Zum anderen bringe ich unsere Expertise in der nachhaltigen Entwicklung von Open-Source-Softwarelösungen mit. Wikipedia und Wikidata sind lebende Beispiele dafür, dass es möglich ist, offene und freie Software-Systeme nachhaltig zu entwickeln und zu betreiben. Wir gehören noch immer zu den 10 meistbesuchten Webseiten der Welt, unsere Daten werden von allen großen digitalen Innovationen der letzten Jahrzehnte genutzt.
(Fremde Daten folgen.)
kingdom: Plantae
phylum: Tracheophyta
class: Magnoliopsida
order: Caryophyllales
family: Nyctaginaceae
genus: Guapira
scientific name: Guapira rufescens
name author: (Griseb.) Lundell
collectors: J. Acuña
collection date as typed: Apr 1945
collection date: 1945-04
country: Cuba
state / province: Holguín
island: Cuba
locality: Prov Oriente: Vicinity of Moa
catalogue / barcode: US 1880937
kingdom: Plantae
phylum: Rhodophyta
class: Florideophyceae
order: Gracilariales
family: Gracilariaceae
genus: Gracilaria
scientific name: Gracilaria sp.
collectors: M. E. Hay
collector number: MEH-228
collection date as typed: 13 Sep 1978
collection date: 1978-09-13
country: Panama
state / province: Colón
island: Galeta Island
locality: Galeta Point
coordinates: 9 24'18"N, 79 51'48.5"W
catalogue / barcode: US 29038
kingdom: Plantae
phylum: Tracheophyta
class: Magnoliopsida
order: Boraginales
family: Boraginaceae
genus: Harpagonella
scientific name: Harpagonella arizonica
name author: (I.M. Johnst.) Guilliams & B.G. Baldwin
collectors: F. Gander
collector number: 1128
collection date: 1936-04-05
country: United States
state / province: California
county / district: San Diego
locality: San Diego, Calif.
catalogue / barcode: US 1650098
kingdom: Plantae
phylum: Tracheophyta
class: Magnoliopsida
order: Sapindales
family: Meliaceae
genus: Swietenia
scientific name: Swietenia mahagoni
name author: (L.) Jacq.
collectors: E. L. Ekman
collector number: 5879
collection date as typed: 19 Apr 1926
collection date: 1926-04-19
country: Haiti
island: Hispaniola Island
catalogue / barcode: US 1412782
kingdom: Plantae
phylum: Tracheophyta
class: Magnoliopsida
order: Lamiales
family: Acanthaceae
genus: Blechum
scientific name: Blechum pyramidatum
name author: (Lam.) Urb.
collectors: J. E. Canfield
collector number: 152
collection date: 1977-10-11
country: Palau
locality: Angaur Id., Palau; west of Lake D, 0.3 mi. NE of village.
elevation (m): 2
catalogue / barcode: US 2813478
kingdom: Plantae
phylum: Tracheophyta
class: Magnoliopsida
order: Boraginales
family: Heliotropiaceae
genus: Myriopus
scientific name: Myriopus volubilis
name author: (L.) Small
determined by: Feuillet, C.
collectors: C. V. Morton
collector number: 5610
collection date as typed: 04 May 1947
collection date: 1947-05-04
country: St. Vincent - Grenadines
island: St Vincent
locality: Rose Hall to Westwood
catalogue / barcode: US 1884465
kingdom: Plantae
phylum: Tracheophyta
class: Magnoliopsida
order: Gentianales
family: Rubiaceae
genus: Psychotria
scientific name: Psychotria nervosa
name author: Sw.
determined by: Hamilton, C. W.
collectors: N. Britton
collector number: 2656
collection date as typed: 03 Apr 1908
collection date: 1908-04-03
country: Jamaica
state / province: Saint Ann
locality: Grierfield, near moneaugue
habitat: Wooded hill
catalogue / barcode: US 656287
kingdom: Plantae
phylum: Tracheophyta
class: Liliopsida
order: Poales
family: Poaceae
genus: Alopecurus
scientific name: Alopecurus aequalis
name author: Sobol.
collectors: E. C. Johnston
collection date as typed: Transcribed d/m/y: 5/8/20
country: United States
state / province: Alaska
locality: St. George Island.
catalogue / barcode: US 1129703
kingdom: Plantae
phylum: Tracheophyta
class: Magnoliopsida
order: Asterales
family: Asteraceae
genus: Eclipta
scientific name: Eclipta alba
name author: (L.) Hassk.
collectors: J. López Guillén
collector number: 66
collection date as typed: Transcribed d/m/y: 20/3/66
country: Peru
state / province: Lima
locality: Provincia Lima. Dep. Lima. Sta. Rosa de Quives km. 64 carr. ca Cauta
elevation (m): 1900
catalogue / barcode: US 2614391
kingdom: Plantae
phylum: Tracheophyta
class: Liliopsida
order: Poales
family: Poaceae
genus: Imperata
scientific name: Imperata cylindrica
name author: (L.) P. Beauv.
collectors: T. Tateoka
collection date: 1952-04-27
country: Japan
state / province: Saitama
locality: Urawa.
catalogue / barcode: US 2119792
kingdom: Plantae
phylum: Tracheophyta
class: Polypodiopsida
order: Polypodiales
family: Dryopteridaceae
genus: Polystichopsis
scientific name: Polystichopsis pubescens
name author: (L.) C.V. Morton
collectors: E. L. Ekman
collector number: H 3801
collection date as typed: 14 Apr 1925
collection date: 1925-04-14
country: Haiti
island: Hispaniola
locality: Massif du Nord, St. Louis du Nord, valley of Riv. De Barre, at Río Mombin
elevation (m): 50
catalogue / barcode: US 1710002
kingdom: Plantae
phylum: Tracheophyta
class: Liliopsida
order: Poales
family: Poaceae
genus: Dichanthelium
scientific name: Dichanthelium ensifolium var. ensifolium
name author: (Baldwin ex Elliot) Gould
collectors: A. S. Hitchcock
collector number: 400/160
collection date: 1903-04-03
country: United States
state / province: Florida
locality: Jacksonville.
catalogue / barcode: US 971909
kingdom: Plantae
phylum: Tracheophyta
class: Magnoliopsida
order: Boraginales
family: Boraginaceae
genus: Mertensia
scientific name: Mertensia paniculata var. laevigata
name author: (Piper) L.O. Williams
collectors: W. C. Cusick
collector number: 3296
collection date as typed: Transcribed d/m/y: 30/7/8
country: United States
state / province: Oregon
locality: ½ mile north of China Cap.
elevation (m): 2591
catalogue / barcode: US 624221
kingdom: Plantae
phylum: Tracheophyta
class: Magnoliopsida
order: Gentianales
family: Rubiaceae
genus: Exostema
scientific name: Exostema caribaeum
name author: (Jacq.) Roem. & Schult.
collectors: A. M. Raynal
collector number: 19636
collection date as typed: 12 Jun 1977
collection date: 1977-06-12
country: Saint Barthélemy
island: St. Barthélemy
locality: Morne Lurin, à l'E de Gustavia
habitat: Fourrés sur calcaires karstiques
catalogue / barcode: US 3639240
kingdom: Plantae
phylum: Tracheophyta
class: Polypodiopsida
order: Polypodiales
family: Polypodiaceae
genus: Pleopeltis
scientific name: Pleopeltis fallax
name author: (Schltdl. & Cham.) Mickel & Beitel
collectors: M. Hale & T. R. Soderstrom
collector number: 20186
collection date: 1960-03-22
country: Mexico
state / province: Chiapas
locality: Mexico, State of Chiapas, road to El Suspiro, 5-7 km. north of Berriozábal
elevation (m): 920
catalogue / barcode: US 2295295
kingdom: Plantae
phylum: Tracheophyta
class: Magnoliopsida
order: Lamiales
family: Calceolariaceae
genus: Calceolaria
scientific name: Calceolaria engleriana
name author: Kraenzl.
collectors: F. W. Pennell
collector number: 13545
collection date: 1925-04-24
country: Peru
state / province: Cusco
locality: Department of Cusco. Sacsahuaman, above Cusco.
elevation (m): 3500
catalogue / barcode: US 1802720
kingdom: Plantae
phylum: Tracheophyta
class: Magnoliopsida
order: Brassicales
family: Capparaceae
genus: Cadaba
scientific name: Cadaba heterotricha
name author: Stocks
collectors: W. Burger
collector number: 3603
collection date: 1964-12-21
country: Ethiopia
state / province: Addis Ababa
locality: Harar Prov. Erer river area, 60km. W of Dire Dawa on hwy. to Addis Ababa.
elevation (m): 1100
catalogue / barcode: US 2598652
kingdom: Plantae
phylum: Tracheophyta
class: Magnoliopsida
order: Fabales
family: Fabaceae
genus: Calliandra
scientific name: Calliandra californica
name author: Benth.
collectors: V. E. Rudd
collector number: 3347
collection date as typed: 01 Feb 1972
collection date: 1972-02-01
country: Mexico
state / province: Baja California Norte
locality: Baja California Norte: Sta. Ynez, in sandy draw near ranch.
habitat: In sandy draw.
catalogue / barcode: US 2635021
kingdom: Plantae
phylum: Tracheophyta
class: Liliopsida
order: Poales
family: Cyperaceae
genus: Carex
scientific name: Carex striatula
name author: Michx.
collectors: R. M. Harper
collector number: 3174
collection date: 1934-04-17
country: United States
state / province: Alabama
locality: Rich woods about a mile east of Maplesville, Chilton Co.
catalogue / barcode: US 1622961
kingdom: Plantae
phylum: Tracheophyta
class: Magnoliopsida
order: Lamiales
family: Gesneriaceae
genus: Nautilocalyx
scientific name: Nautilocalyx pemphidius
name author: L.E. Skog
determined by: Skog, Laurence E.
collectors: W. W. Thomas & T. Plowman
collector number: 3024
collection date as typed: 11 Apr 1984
Unter anderem von Google, persönlichen Assistenten und generativer KI, basierend auf Large-Language-Modellen. Wir sind sozusagen der lebende Beweis dafür, dass es weder notwendig noch richtig ist, auf proprietäre Softwarelösungen zu setzen und diesen Punkt werde ich natürlich stark machen, wenn es um die Digitalisierung der Verwaltung geht.
Der dritte Aspekt sind freie und offene Daten: Wenn wir unsere Demokratie transformieren wollen, dann gehört der Freie Zugang zu den Daten, die unsere Demokratie produziert, dazu. Wir haben mit der freien Wissensdatenbank Wikidata und der Open-Source-Software Wikibase inzwischen erprobt, wie gut das funktionieren kann.
Vielen Dank für das interessante Gespräch.
Der Thinktank wird von der Stiftung Mercator gefördert und arbeitet in verschiedenen Projekten an Lösungen für die Digitale Transformation in den Themenfeldern “Lernender Staat”, “Digitale Öffentlichkeit”, “Digitale Partizipation” und “Regierungshandeln & Digitalisierung”. Die Ergebnisse werden dem Rat, der Feedback gibt, über mehrere Sitzungen vorgelegt. Alle Projekte zielen darauf ab, praxisorientierte Handlungsempfehlungen für die Politik zu entwickeln.